Combined, the two projects will allow migrating fish to avoid the obstruction of the three dams on the Lewis River and still return to historic spawning grounds.
“Completion and operation of these new projects is expected to increase the number of salmon and steelhead naturally produced in the Lewis River Basin,” Pat Frazier with state Fish and Wildlife said. “PacifiCorp has done a good job of working with the WDFW and the Aquatic Coordination Committee to design the new facilities; it took a lot of work. This is an important step towards the recovery of ESA-listed spring chinook, coho and winter steelhead in the Lower Columbia River.”
The Swift Reservoir Fish Facility, located on the uppermost reservoir, will create flow conditions to attract out-migrating fish, typically juvenile salmon and steelhead, and adult steelhead. Once the fish are collected, they will be sorted at the facility for transport to the lower Lewis River downstream of Merwin Dam near the city of Woodland.
At the foot of Merwin Dam, adult fish migrating upstream will be attracted to a fish ladder entrance by river water coming out at a steady stream, mimicking a natural current that leads the fish upstream and away from the powerhouse outflows. The fish will follow this current up a short fish ladder ending in a basket and hoist system that delivers the fish to a holding pen and sorting facility. The fish will be sorted and loaded onto specially designed trucks that will transport them upstream of the dams to be released where they can spawn naturally in the Lewis River and its tributaries.
The work is being completed as part of the operating licenses granted to PacifiCorp and the Public Utility District No. 1 of Cowlitz County by the Federal Energy Regulatory Commission in 2008 after a lengthy settlement process involving more than two dozen agencies, tribes and local groups.
The fish passage projects, which together will cost the utilities about $110 million, are the most prominent work underway, but the ongoing commitment encompasses wildlife enhancement, recreation and flood management.
PacifiCorp is investing more than $12 million in protecting and enhancing wildlife habitat for a broad range of big game and other species in the Lewis River watershed. In 2010, the company purchased roughly 1,000 acres of land to protect elk habitat and is looking to acquire additional land ownership or habitat management easements.
PacifiCorp operates 14 parks and day-use facilities along the Lewis River and on the shores of the Merwin, Yale and Swift reservoirs. These facilities are used by a half million people each year and demand for these popular facilities is increasing.
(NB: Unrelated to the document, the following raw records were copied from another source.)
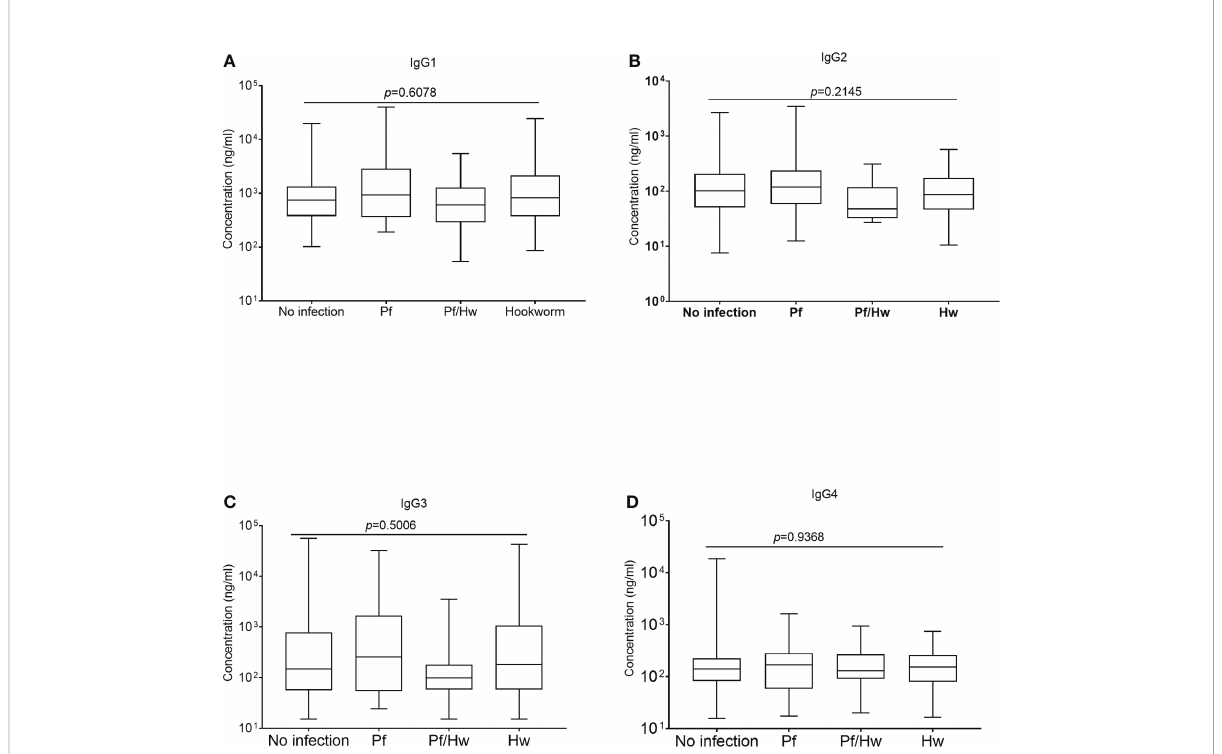
FIGURE 3 Effect of Hookworm infection on levels of GMZ2-speci fi c IgG subclasses Each box plot represents the median value with the interquartile range, while the whiskers represent the maximum values of antibody concentration in a particular group. Levels of IgG1, IgG2, IgG3 and IgG4 in the various groups are presented in Plots (A-D) ,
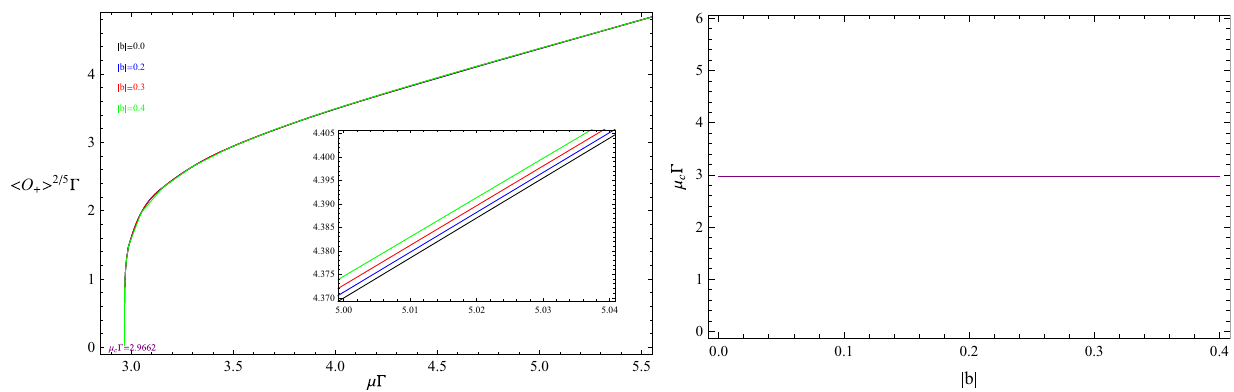
Fig. 1 The condensate of operator (cid:8) ˆ O + (cid:9) (left plot) as a function of chemical potential μ for different parameter b and the critical chemical potential μ c (right plot) versus the ENE factor b . The different color correspond to the different value of parameter b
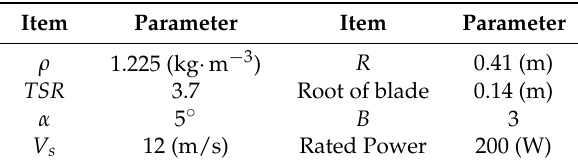
Table 2. The Geometry parameter of the blade.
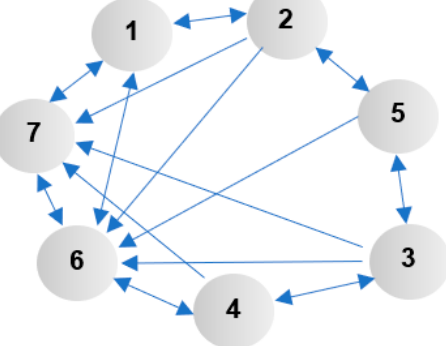
Figure 2. The graph of transition.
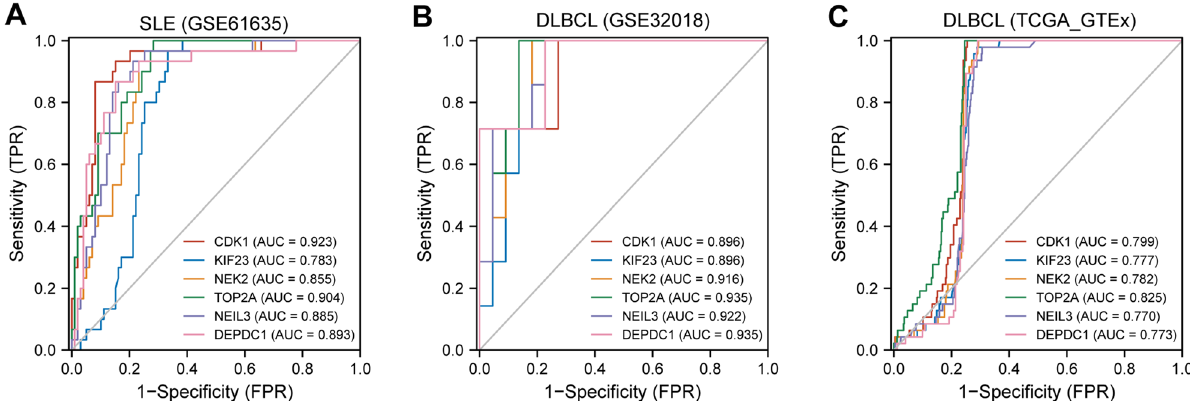
Figure 9. Verification of common diagnostic biomarkers. ( A ) The ROC curve used to verify the diagnostic efficacy in GSE61635. ( B ) The ROC curve used to verify the diagnostic efficacy in GSE32018. ( C ) The ROC curve used to verify the diagnostic efficacy in TCGA_GTEx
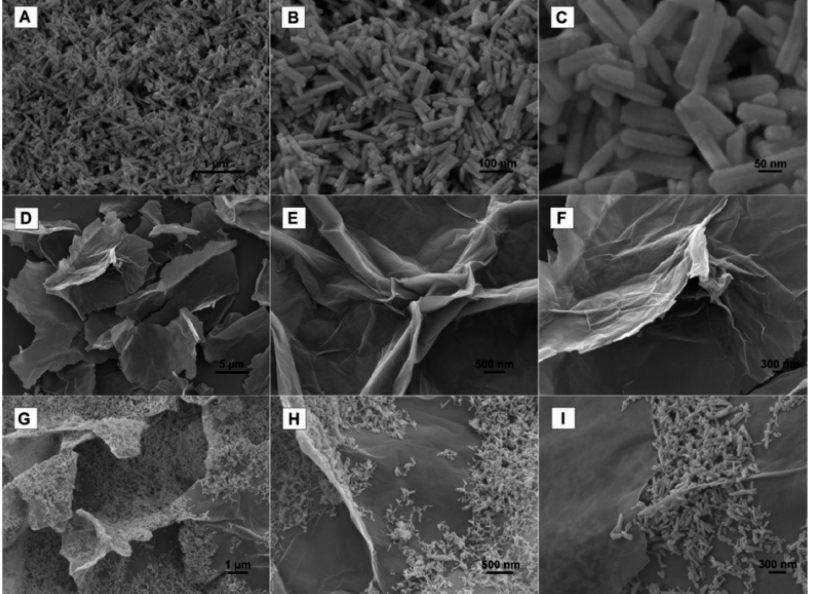
Figure 3. FE-SEM micrographs of the GdO nanorods ( A – C ), graphene aerogel ( D – F ) and nanocom- posite consisting of GdO nanorods and graphene aerogel ( G – I ). Reprinted with permission from Ref. [86]. Copyright 2020 American Chemical Society.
The company is investing more than $20 million in capital improvements over the coming decades, which include parking, recreation equipment, construction of new shelters, replacement of docks, improvements to boat launching facilities, new restrooms and expansion of camping facilities.
Improved shoreline campsites accessible only by boat will provide new experiences for campers. New trails will be developed and emphasis will be placed on making many facilities accessible for the disabled.